(From van der Vaart's Asymptotic Statistics, page 161, U-statistic) Why we can always replace the function $h$ with a symmetric one?

Question

I'm reading the following Chapter from van der Vaart's Asymptotic Statistics, Section 12.1 page 161 (see the screenshot below). For the $h$ function that it mentioned, I have two questions regarding its permutation symmetry:

Question 1. I don't quite understand why we could always replace an asymmetric one with a symmetric one, and how do we do it?
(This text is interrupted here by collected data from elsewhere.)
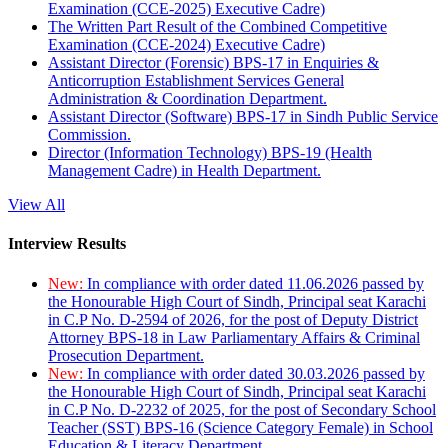
Examination (CCE-2025) Executive Cadre)
The Written Part Result of the Combined Competitive
Examination (CCE-2024) Executive Cadre)
Assistant Director (Forensic) BPS-17 in Enquiries &
Anticorruption Establishment Services General
Administration & Coordination Department.
Assistant Director (Software) BPS-17 in Sindh Public Service
Commission.
Director (Information Technology) BPS-19 (Health
Management Cadre) in Health Department.
View All
Interview Results
New:
In compliance with order dated 11.06.2026 passed by
the Honourable High Court of Sindh, Principal seat Karachi
in C.P No. D-2594 of 2026, for the post of Deputy District
Attorney BPS-18 in Law Parliamentary Affairs & Criminal
Prosecution Department.
New:
In compliance with order dated 30.03.2026 passed by
the Honourable High Court of Sindh, Principal seat Karachi
in C.P No. D-2232 of 2025, for the post of Secondary School
Teacher (SST) BPS-16 (Science Category Female) in School
Education & Literacy Department.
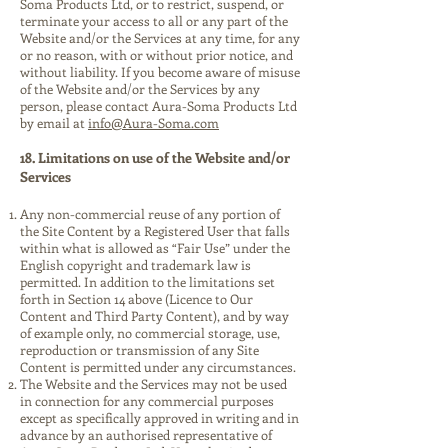
Soma Products Ltd, or to restrict, suspend, or
terminate your access to all or any part of the
Website and/or the Services at any time, for any
or no reason, with or without prior notice, and
without liability. If you become aware of misuse
of the Website and/or the Services by any
person, please contact Aura-Soma Products Ltd
by email at
info@Aura-Soma.com
18. Limitations on use of the Website and/or
Services
Any non-commercial reuse of any portion of
the Site Content by a Registered User that falls
within what is allowed as “Fair Use” under the
English copyright and trademark law is
permitted. In addition to the limitations set
forth in Section 14 above (Licence to Our
Content and Third Party Content), and by way
of example only, no commercial storage, use,
reproduction or transmission of any Site
Content is permitted under any circumstances.
The Website and the Services may not be used
in connection for any commercial purposes
except as specifically approved in writing and in
advance by an authorised representative of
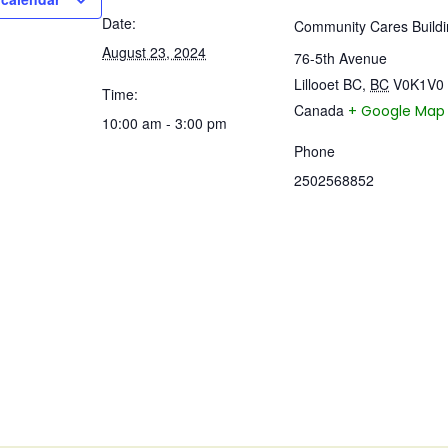
Date:
Community Cares Buildi
August 23, 2024
76-5th Avenue
Lillooet BC
,
BC
V0K1V0
Time:
Canada
+ Google Map
10:00 am - 3:00 pm
Phone
2502568852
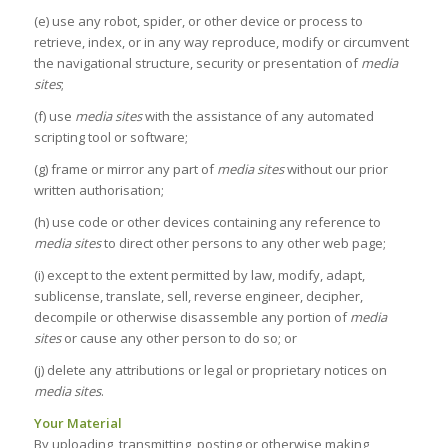
(e) use any robot, spider, or other device or process to
retrieve, index, or in any way reproduce, modify or circumvent
the navigational structure, security or presentation of
media
sites
;
(f) use
media sites
with the assistance of any automated
scripting tool or software;
(g) frame or mirror any part of
media sites
without our prior
written authorisation;
(h) use code or other devices containing any reference to
media sites
to direct other persons to any other web page;
(i) except to the extent permitted by law, modify, adapt,
sublicense, translate, sell, reverse engineer, decipher,
decompile or otherwise disassemble any portion of
media
sites
or cause any other person to do so; or
(j) delete any attributions or legal or proprietary notices on
media sites
.
Your Material
By uploading, transmitting, posting or otherwise making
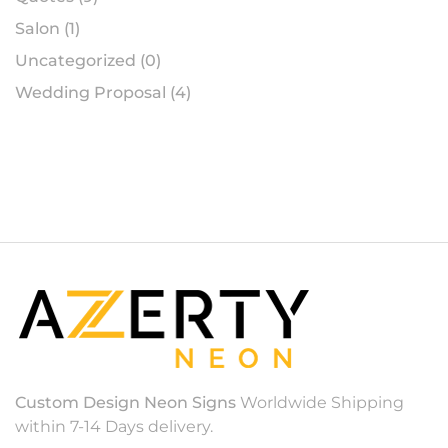
Salon
(1)
Uncategorized
(0)
Wedding Proposal
(4)
Custom Design Neon Signs
Worldwide Shipping
within 7-14 Days delivery.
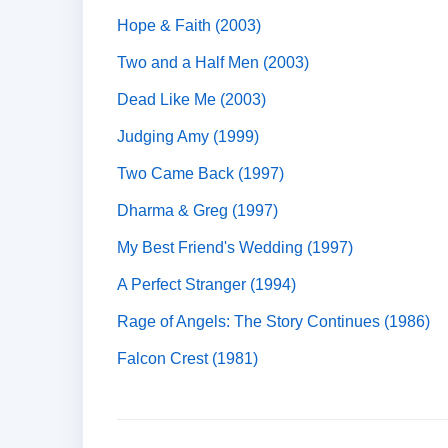
Hope & Faith (2003)
Two and a Half Men (2003)
Dead Like Me (2003)
Judging Amy (1999)
Two Came Back (1997)
Dharma & Greg (1997)
My Best Friend's Wedding (1997)
A Perfect Stranger (1994)
Rage of Angels: The Story Continues (1986)
Falcon Crest (1981)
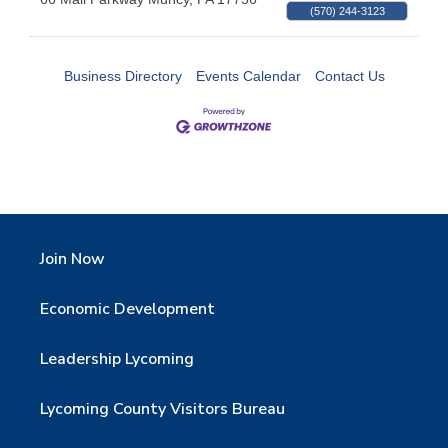
(570) 244-3123
Business Directory
Events Calendar
Contact Us
Join Now
Economic Development
Leadership Lycoming
Lycoming County Visitors Bureau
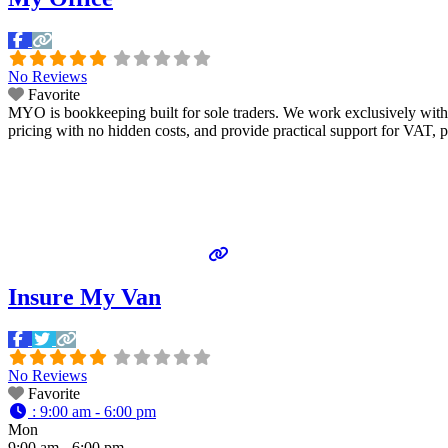
No Reviews
Favorite
MYO is bookkeeping built for sole traders. We work exclusively with
pricing with no hidden costs, and provide practical support for VAT, p
Insure My Van
No Reviews
Favorite
:
9:00 am - 6:00 pm
Mon
9:00 am - 6:00 pm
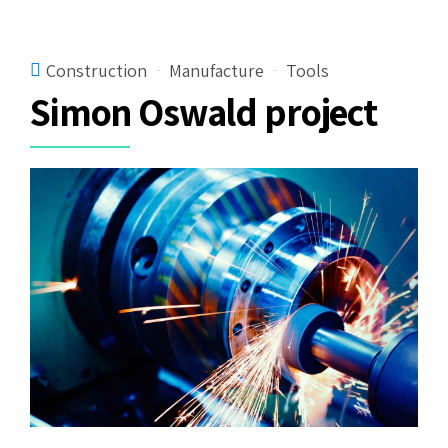
Construction
Manufacture
Tools
Simon Oswald project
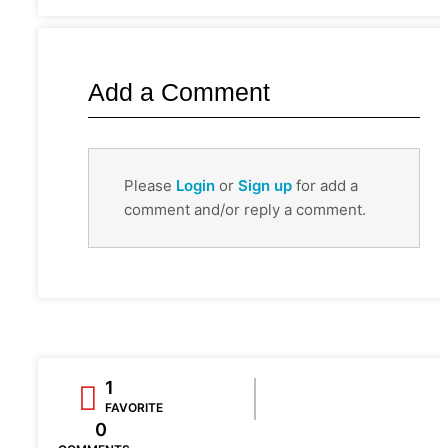
Add a Comment
Please
Login
or
Sign up
for add a
comment and/or reply a comment.
1
FAVORITE
0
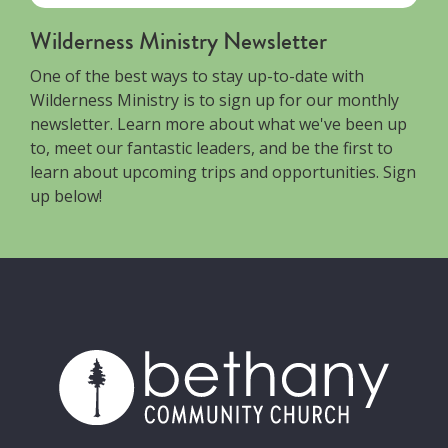
Wilderness Ministry Newsletter
One of the best ways to stay up-to-date with
Wilderness Ministry is to sign up for our monthly
newsletter. Learn more about what we've been up
to, meet our fantastic leaders, and be the first to
learn about upcoming trips and opportunities. Sign
up below!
For example, suppose my $h(X_1,X_2)=X_1^2+X_2$, how to replace it with a new symmetric function $h^*(\cdot,\cdot)$ satisfying $h^*(X_1,X_2)=h^*(X_2,X_1)$).

Question 2. Related to the first question, I feel the highlighted sentence is a bit incomplete, and I feel the complete sentence should be something like: a given $h$ could always be replaced by a symmetric one without affecting a certain property. So I 'm wondering what property it is. I have guessed the three ones for its full meaning, and I'm wondering which one is correct:

Let $U_h=\frac{1}{{n}\choose{r}}\underset{\beta}{\sum}h(X_{\beta_1},\dots,X_{\beta_r})$, and $h$ is not necessarily symmetric.

Interpretation (1). If $h$ is not symmetric, we can always replace it with a symmetric $h^*$ such that $U_{h^*}=U_{h}$, i.e., they are always numerically equal in any sample;

Interpretation (2). If $h$ is not symmetric, we can always replace it with a symmetric $h^*$ such that $U_{h^*}$ is still unbiased for $\theta$, just like $U_{h}$;

Interpretation (3). If $h$ is not symmetric, we can always replace it with a symmetric $h^*$ such that $U_{h^*}$ and $U_{h}$ are asymptotically equivalent, in the sense that they are both consistent for $\theta$ and have exactly the same limiting distribution;

Thanks!

Answer 1

Consider the $r=2$ case to simplify the notation. Because $X_1$ and $X_2$ are iid and thus exchangeable $$Eh(X_1,X_2)=Eh(X_2,X_1)$$ so the expectation is symmetric because of the exchangeability of $X_1$ and $X_2$ rather than because of any property of $h$. But since the expectation is symmetric, we can choose $h$ symmetric. Start with an arbitrary and and define $h_s(x,y) =(h(x,y)+h(y,x))/2$. By definition $$Eh_s(X_1,X_2)=(Eh(X_2,X_1)+Eh(X_1,X_2)/2$$ and by exchangeability this is $$2Eh(X_1,X_2)/2=Eh(X_1,X_2)=\theta$$

For your second part: none of the above.

$U_h$ is not the same, it's $\theta$ that's the same. What he's saying is that we are interested in $\theta$; that for defining $\theta$ there is no loss of generality in taking $h$ symmetric; and that if we take $h$ symmetric, we can define $U_h$ as the average over unordered partitions.

If we wanted to allow non-symmetric $h$ in the definition of $U_h$, we coud. We'd need to define $U_h$ as an average over ordered partitions. In the $r=2$ case above with a non-symmetric $h$ $$\frac{1}{n(n-1)} \sum_{i\neq j} h(X_i,X_j)=\frac{1}{n(n-1)} \sum_{i\neq j} h_s(X_i,X_j)= \frac{1}{n\choose 2}\sum_{i< j} h_s(X_i,X_j)$$

So, since $U$-statistics only give us symmetric $\theta$s, there's no loss of generality in symmetrising the $h$. Basically, the question is whether you demand symmetric $h$ in advance or construct the symmetrised $h_s$ inside your proofs.

If you wanted to study U-statistics on non-exchangeable data (eg, in my case, multistage samples) then there would be a loss of generality in taking $h$ to be symmetric.